Признаться, было бы проще всего рассказать вам о нашей службе, пройдясь по дозорным тропам, побывав в тех местах, где захвачены лазутчики, изложив ход этих операций. Но хочется рассказать по-иному… А с чего начать, не знаю. Если с первого дня, как принял заставу, — будет длинно и неинтересно. Тем более, что в ту пору я и сам был еще молод и неопытен, до многого доходил ощупью.

Я днем и ночью пропадал на участке, проверял, бдительны ли наряды, хорошо ли прикрыты все направления, по которым могут пойти нарушители. По молодости своей я упускал самое важное… Теперь-то хорошо вижу, что граница — это прежде всего люди, солдаты. Но в то время мне не приходило в голову разобраться в них, углубиться, так сказать, в каждого. Я смотрел на них как на готовых солдат, веря, что в нужный момент они не подведут. Признаться, все они мне нравились… Служил тогда у меня, например, рядовой Генералов. Говорил красноречиво, умел товарищей покритиковать. Постоянно, бывало, слышу, как в казарме кого-нибудь отчитывает то за небрежно застланную койку, то за плохую уборку. Слушаю его и думаю: молодчина, Генералов…

Привык я его считать лучшим пограничником. Звонят из политотдела, спрашивают, кого отметить. Ну, конечно, Генералова… Мне бы хоть раз побеседовать с ним как следует. Может, и увидел бы, какой он там, внутри…

Обращается однажды ко мне, просится в городской отпуск. Ну что ж, думаю, иди, у тебя сегодня выходной. Зайдите, говорю, к старшине, он вам увольнительную выпишет. А о том, что намерен Генералов в городе делать, к кому идет, не спросил.

Вернулся он поздно вечером. Смотрю: неладное что-то с солдатом. Походка неестественно осторожная, всех сторонкой обходит, мне о возвращении не докладывает. Приказываю дежурному вызвать Генералова.
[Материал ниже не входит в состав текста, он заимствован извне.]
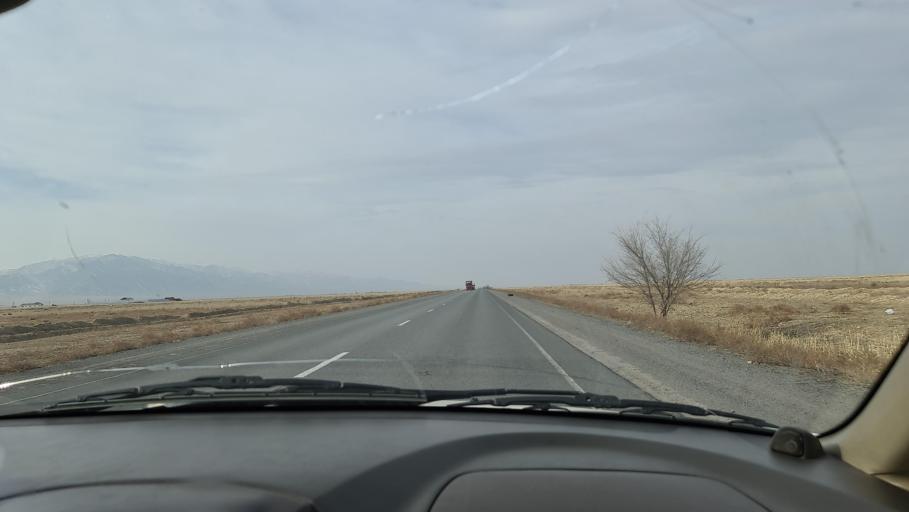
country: KG
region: Chuy
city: Bystrovka
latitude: 43.3360
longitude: 75.6020
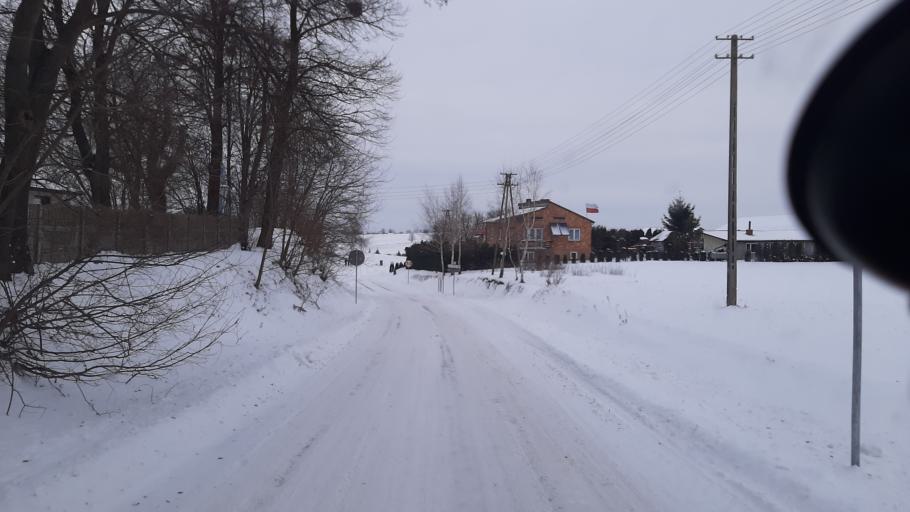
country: PL
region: Lublin Voivodeship
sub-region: Powiat lubelski
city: Garbow
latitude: 51.3338
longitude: 22.2918
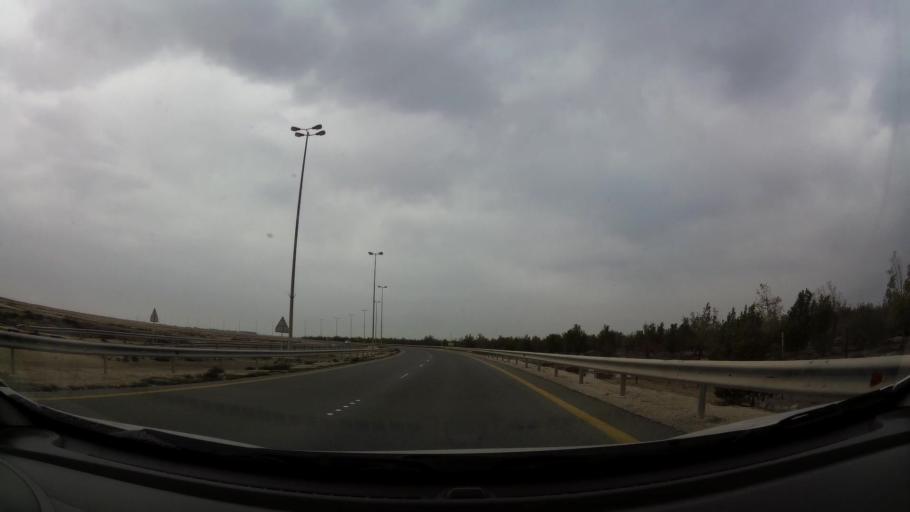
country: BH
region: Central Governorate
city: Dar Kulayb
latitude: 26.0154
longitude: 50.4850
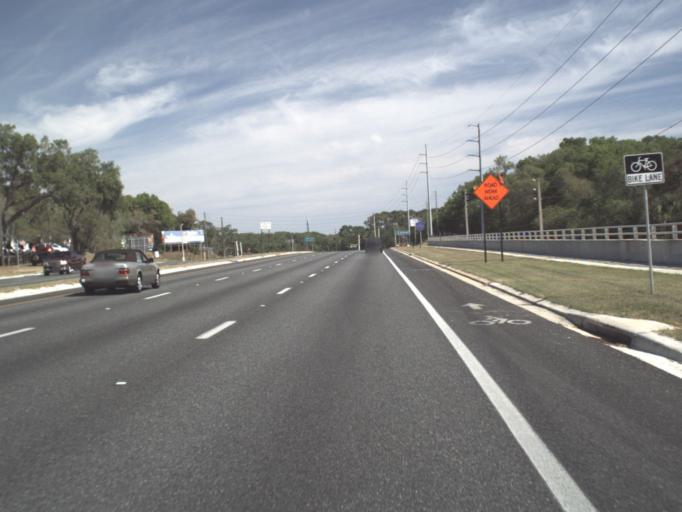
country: US
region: Florida
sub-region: Lake County
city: Fruitland Park
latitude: 28.8581
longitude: -81.9033
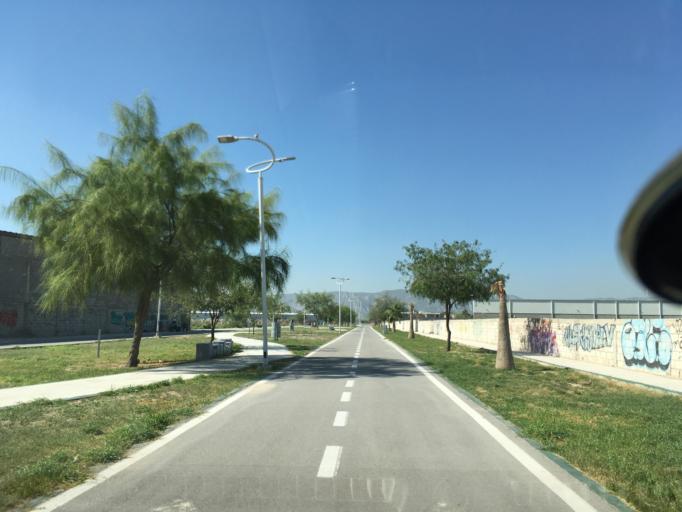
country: MX
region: Coahuila
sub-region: Torreon
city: Fraccionamiento la Noria
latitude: 25.5278
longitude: -103.3749
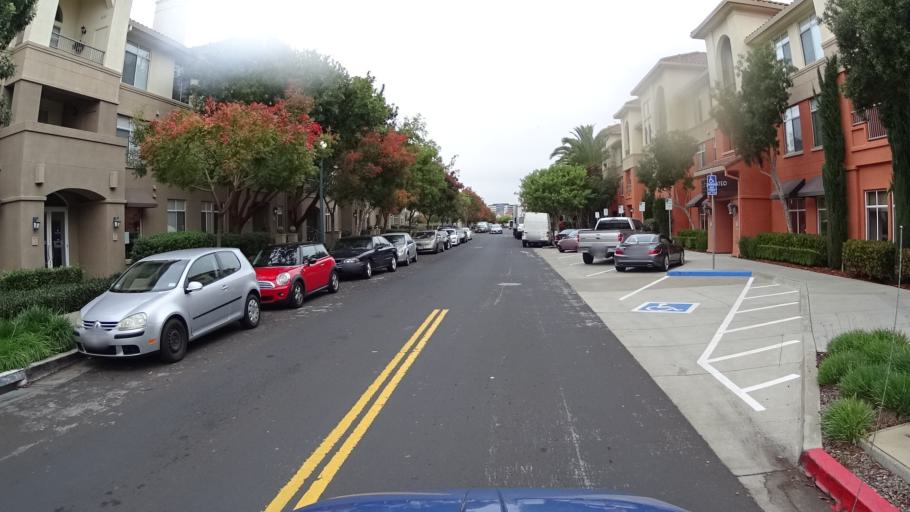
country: US
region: California
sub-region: San Mateo County
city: Foster City
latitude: 37.5453
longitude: -122.2917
Входит он в канцелярию, и сразу все выясняется: пьян!

И это у меня, в моем подразделении! Сгоряча кричу на Генералова, угрожаю ему строгим взысканием, а в голове самые горькие и обидные упреки самому себе.

Наказав Генералова, я всерьез задумался над случившимся. Значит, все мои заботы об охране участка могли оказаться напрасными?
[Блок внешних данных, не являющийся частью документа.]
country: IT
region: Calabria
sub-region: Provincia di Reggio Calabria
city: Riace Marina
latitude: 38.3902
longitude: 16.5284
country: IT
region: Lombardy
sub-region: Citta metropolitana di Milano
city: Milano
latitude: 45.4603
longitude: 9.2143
Если Генералов напился, то он мог бы и задремать на посту. А в то самое время рядом с ним прошел бы вражеский лазутчик.

Теперь я впервые попытался представить себе каждого солдата стоящим на посту ночью, днем, в дождь, в пургу. Я думал о каждом из них и иногда чувствовал, что вот на этого, например, положиться до конца не могу. Одному не хватает внимательности, зоркости, другому — выдержки, третьему — пограничной хитрости. На занятиях и стрельбах мне нравился рядовой Геннадий Шипков: старательный, послушный. Но на службе Шипков почему-то часто бывал рассеянным… Призадумался я и над Сорокиным. Этому молодому солдату надо быть более дисциплинированным. Случись пограничникам действовать в трудных условиях, Сорокин может подвести. Возьмет верх его самолюбие, сделает что-нибудь по- своему, не так, как ему прикажут, вот и провал!..

Так заново мне пришлось познакомиться со своей заставой. Я раскрыл тетрадь и стал записывать все, что нужно было делать без оттяжек.

Наступила долгая в наших краях полярная ночь. Солнце уже не поднималось над горизонтом. Лишь по часам определяли мы, когда должны быть утро или вечер. В полдень сумерки редели, словно вот-вот наступит рассвет. Но через час они снова сгущались, серая, исхлестанная косыми осенними дождями земля опять сливалась с небом, и все застилал плотный северный туман.

Охранять границу стало трудно. Утомляла ходьба по скользким каменистым тропам. Постоянно болели глаза от напряжения в темноте. Одежда промокала даже под брезентовым плащом. Вода на болотах разлилась, затопив сделанные из бревен настилы. Все же границу мы держали на крепком замке. С радостью убеждался я, что даже в самые ненастные ночи солдаты отлично видят и слышат. Идешь по участку и как ни стараешься осторожно ступать по тропе, они все равно заметят.

Только Геннадий Шипков по-прежнему не удовлетворял меня службой. Его рассеянность была просто непонятна. Беседовал с ним, и не раз, знал о нем уже почти все. Работал он до службы на Гусь-Хрустальном. Юноша оказался способным алмазчиком — в восемнадцать лет его назначили мастером. Геннадий долго, увлекательно рассказывал мне, какие чудесные вещи делал из хрусталя.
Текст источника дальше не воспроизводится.